Mortal Engines, out December 14, is a science fiction epic that's rich in big-budget eye candy: It imagines a future world where cities roll across the earth on treads, on missions to chase and consume one another. Hester Shaw is determined to stop the Traction City of London from using a destructive device, and the Peter Jackson–produced film seems to take its cues from Katniss to highlight a strong female hero. Philip Reeve's original novel, however, emphasizes the power of partnership, as Hester and Tom, a young historian, attempt to transcend their oil-and-water personalities and stop London's menace on the strength of their wits. The movie adds a few years to the duo, who are precocious and daring teens in the book, and unlike the shiny facades of the film, Reeve's novel has a grittier steampunk vibe, where a city's nether regions are "wreathed in engine smoke" and everything runs on old-school hydraulics.




Bird Box
By Josh Malerman
272 pages; Ecco


Out December 21 on Netflix, Bird Box stars Sandra Bullock as Malorie, a mother guiding her children through a post-apocalyptic world where even a glimpse of a strange force has turned people instantly suicidal. That means everybody needs blindfolds (and especially fine-tuned hearing), which makes for an especially treacherous trek down a river to a chance at safety. This adaptation of Josh Malerman's 2014 novel emphasizes the wilderness adventure and A Quiet Place–style jump-cuts, so go to the book for scares at a more psychological and intimate level. Malerman, writing in a style that evokes King and Poe, braids Malorie's escape with her children with the backstory of her pregnancy in a safe house, and the unseen menace becomes a harrowing proxy for fears of motherhood: "The world outside sounds like how she feels inside. Stormy. Menacing.

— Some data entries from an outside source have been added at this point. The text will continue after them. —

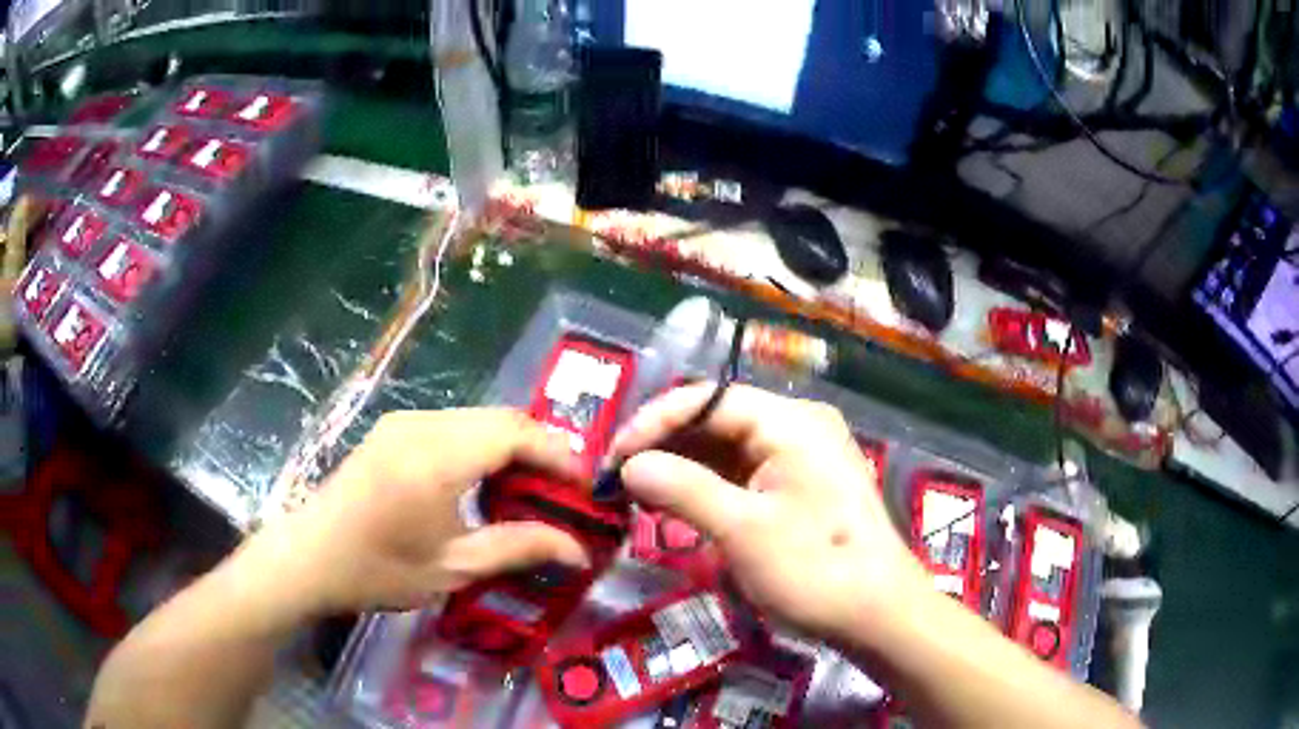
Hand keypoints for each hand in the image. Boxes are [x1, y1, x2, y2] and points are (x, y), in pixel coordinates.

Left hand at [257, 408, 592, 616]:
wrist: (309, 557)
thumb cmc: (379, 570)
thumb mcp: (454, 569)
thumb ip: (519, 548)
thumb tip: (579, 550)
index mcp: (438, 458)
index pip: (517, 433)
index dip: (559, 455)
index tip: (584, 488)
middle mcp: (423, 425)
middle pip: (501, 418)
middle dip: (540, 449)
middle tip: (561, 493)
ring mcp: (404, 422)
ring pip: (478, 418)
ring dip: (511, 446)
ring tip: (528, 490)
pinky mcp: (393, 429)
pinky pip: (453, 424)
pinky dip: (481, 445)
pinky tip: (483, 481)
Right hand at [608, 384, 928, 640]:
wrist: (878, 613)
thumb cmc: (815, 569)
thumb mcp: (743, 530)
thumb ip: (683, 489)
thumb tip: (629, 466)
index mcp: (791, 421)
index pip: (708, 399)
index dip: (654, 422)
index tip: (613, 457)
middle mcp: (797, 426)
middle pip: (717, 420)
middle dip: (665, 446)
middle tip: (619, 479)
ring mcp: (801, 456)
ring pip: (727, 448)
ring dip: (682, 467)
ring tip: (637, 494)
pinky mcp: (799, 485)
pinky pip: (743, 472)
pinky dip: (707, 486)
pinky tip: (676, 504)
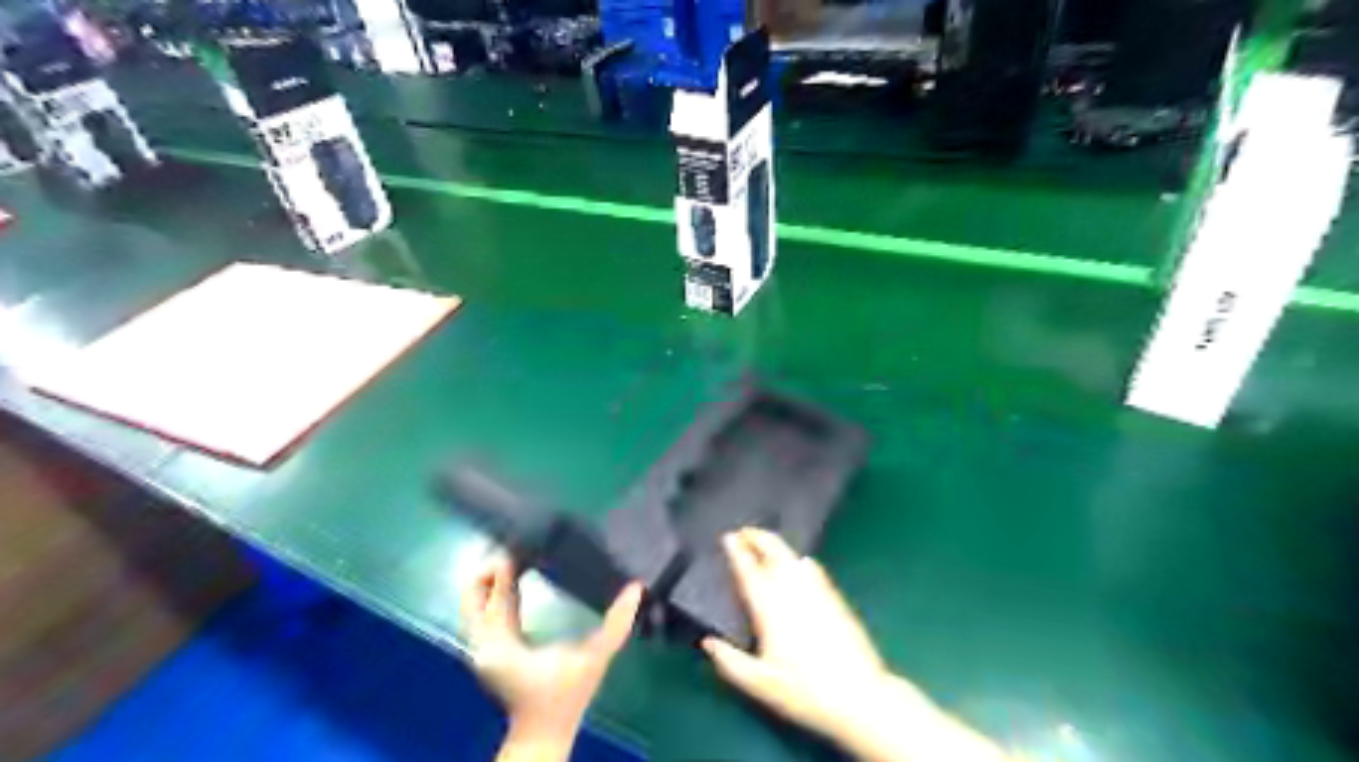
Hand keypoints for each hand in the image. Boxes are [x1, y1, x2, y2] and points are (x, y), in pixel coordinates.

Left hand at [461, 556, 642, 758]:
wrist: (544, 732)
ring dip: (492, 580)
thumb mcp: (595, 658)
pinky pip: (483, 613)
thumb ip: (616, 624)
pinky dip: (496, 593)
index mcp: (501, 644)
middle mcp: (482, 644)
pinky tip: (519, 582)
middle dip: (490, 569)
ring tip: (519, 559)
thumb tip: (636, 588)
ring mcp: (481, 648)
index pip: (497, 594)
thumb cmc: (567, 694)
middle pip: (471, 595)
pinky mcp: (488, 651)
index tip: (525, 543)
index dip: (507, 567)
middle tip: (518, 549)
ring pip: (473, 603)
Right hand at [700, 529, 1008, 761]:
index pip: (749, 570)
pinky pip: (814, 568)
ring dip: (777, 545)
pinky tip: (800, 564)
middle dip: (757, 536)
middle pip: (774, 551)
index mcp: (770, 607)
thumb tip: (707, 642)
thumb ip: (729, 662)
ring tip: (766, 543)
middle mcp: (793, 590)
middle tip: (744, 531)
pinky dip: (799, 559)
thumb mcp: (759, 684)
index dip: (737, 550)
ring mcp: (817, 591)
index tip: (727, 536)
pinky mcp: (835, 597)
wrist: (860, 696)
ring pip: (793, 556)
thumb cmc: (805, 691)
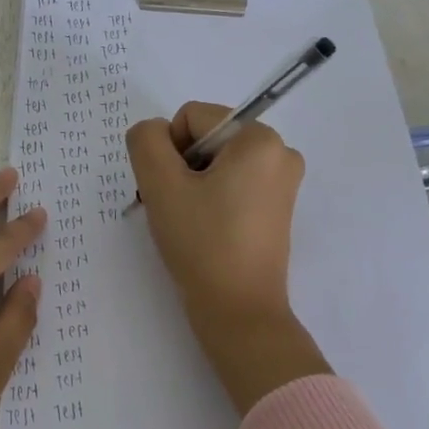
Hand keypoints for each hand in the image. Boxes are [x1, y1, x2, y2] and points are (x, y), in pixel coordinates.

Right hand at [127, 103, 329, 414]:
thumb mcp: (160, 184)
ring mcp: (282, 182)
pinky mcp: (276, 208)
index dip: (169, 151)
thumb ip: (146, 141)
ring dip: (191, 185)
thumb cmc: (201, 243)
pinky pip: (232, 184)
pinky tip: (203, 230)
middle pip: (205, 139)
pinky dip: (210, 200)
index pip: (192, 118)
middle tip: (175, 209)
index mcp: (260, 138)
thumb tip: (153, 132)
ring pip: (215, 164)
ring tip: (188, 222)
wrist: (238, 311)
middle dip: (181, 168)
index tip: (171, 191)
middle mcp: (280, 152)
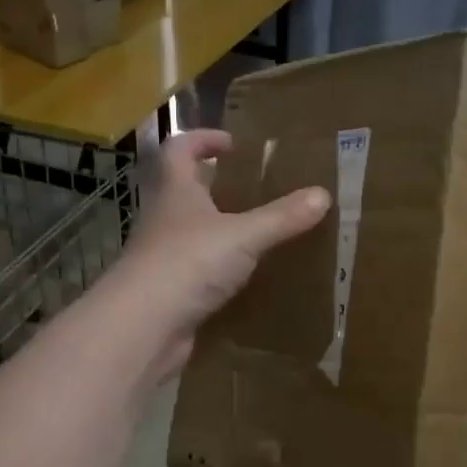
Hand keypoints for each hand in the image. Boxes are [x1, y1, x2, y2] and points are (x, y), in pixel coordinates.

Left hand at [111, 130, 329, 373]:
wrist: (143, 327)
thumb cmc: (188, 263)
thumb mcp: (243, 236)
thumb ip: (282, 217)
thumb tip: (323, 194)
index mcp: (175, 192)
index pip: (180, 149)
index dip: (203, 139)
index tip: (233, 144)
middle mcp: (164, 219)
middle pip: (186, 191)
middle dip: (217, 187)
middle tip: (256, 191)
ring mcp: (163, 258)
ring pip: (193, 234)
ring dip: (220, 231)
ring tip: (260, 234)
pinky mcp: (169, 292)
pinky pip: (198, 273)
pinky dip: (221, 272)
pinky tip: (248, 280)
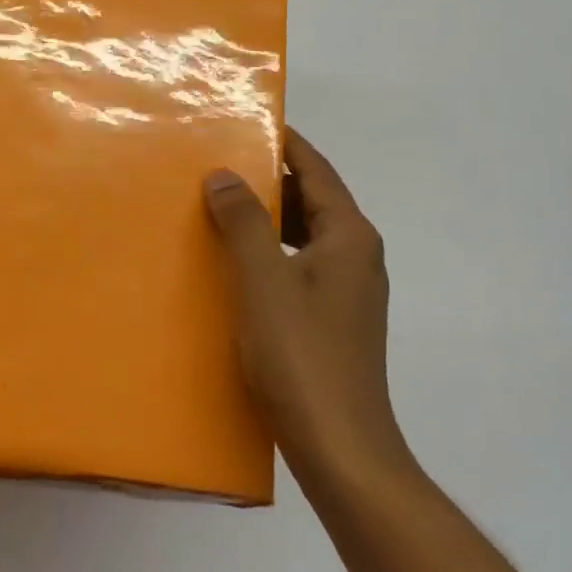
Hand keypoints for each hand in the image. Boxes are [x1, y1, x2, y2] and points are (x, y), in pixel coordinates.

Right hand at [203, 129, 415, 489]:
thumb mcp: (264, 281)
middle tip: (215, 166)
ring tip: (215, 209)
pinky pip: (297, 267)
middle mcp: (356, 256)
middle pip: (312, 199)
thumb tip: (224, 174)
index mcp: (350, 236)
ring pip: (303, 236)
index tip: (243, 121)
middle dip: (267, 180)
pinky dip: (268, 254)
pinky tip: (232, 266)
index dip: (283, 143)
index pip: (316, 169)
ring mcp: (347, 291)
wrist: (342, 449)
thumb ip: (244, 222)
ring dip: (265, 219)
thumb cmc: (302, 357)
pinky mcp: (332, 320)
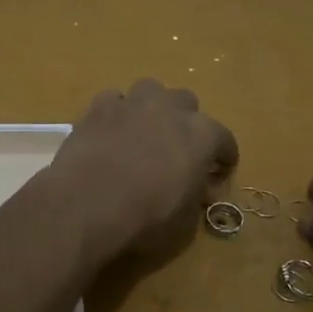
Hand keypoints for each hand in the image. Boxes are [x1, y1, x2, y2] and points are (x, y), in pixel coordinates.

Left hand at [45, 79, 238, 261]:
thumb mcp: (185, 222)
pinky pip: (114, 100)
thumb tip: (199, 190)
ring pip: (151, 89)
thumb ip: (197, 198)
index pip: (225, 140)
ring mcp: (133, 103)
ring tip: (143, 131)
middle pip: (187, 103)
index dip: (224, 159)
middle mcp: (171, 108)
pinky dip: (116, 112)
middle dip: (186, 123)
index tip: (217, 176)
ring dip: (152, 107)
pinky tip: (111, 131)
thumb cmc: (145, 217)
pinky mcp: (99, 107)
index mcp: (202, 135)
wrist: (87, 204)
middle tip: (177, 150)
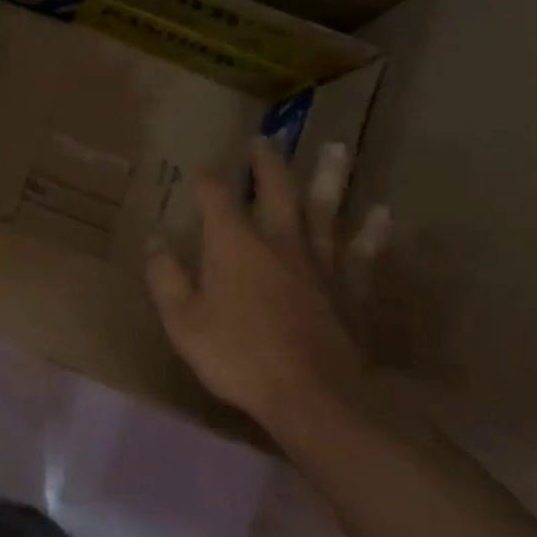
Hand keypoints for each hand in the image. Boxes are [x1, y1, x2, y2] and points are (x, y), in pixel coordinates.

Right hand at [145, 138, 391, 432]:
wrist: (317, 397)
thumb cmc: (239, 357)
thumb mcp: (183, 321)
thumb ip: (165, 278)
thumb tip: (155, 240)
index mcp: (234, 244)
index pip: (216, 195)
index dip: (206, 178)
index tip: (199, 170)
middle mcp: (279, 240)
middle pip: (276, 189)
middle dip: (267, 163)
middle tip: (265, 139)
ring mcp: (322, 262)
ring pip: (326, 209)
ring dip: (329, 176)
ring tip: (335, 147)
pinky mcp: (353, 288)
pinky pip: (364, 252)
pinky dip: (372, 232)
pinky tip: (381, 213)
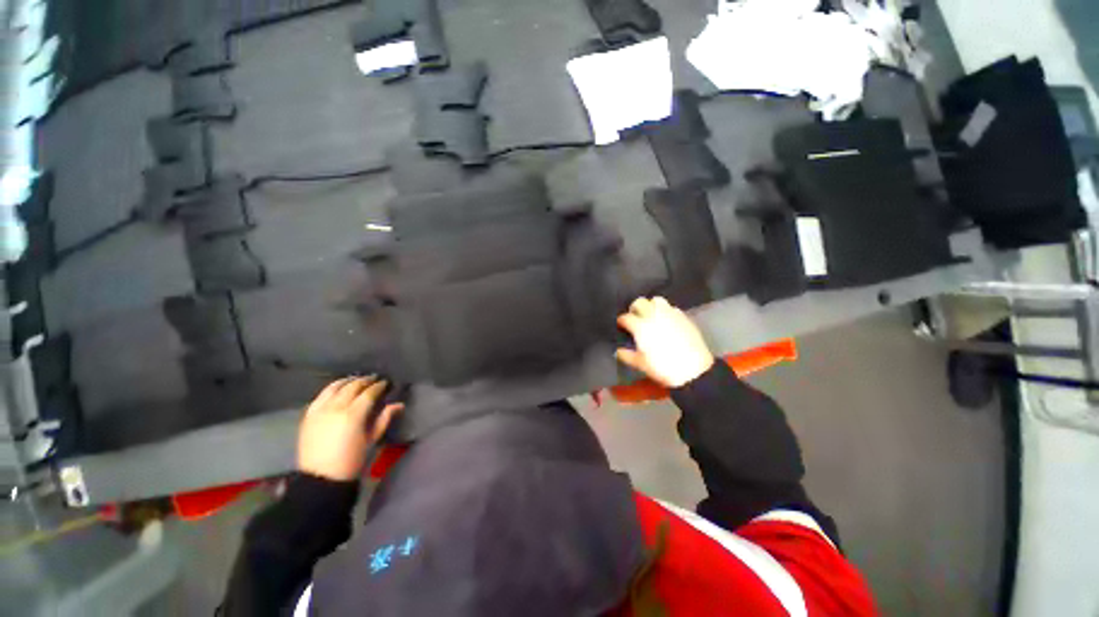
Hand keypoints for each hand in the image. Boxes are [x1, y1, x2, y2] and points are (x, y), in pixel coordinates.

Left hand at [297, 376, 403, 480]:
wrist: (320, 478)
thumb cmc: (351, 460)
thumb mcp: (372, 440)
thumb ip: (384, 419)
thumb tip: (398, 405)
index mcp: (353, 414)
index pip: (369, 393)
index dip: (379, 386)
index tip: (386, 383)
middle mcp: (335, 408)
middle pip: (352, 386)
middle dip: (365, 381)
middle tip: (374, 379)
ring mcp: (320, 410)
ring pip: (334, 387)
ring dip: (347, 381)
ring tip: (356, 380)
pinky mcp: (308, 415)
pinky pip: (320, 396)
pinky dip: (331, 389)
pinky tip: (337, 389)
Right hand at [615, 297, 714, 387]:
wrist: (694, 370)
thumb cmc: (663, 367)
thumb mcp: (641, 364)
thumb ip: (626, 356)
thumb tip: (618, 351)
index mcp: (640, 326)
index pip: (626, 317)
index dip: (621, 321)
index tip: (621, 326)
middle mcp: (653, 315)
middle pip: (639, 302)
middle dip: (634, 308)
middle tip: (634, 317)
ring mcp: (669, 314)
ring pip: (656, 300)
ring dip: (650, 305)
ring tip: (650, 315)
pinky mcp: (683, 317)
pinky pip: (671, 308)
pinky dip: (665, 311)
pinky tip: (666, 321)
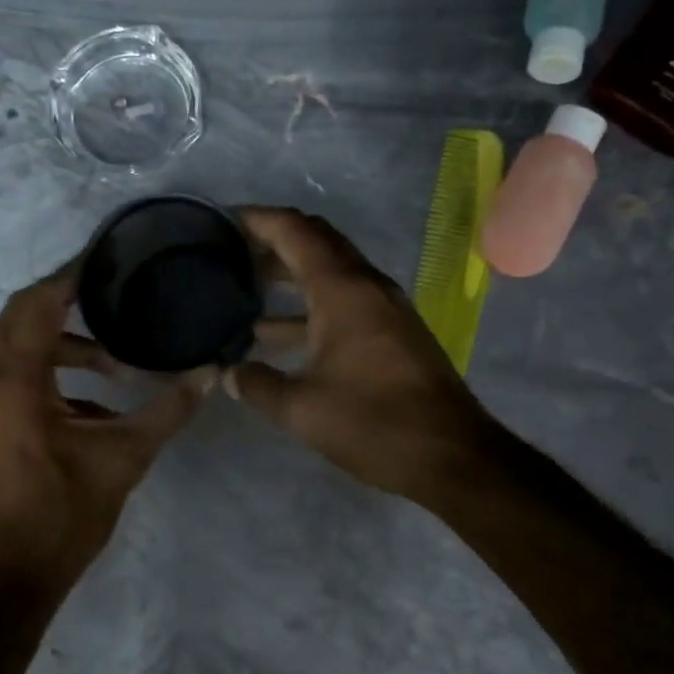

Foul."




Between Shades of Gray
By Ruta Sepetys
384 pages; Penguin


Ashes in the Snow, out January 11, centers on Lina, a teenage aspiring artist who, in 1941, was a victim of Joseph Stalin's brutal purge of Lithuania, where citizens were killed or sent to Siberian prison camps. Marius A. Markevicius' adaptation of Ruta Sepetys' novel emphasizes the cruelty and humiliation that Lina and her family endured along the way, from family separation to starved infants to arbitrary murders. A ray of light, in both the novel and film, comes from a budding relationship in a prison camp, but Sepetys' original story never sweetens its vision, as Lina becomes harrowingly familiar with a new world defined by death and loss: "I stopped watching for bodies to be hurled from the cars. Every time the train pulled away, we left a litter of corpses in our wake."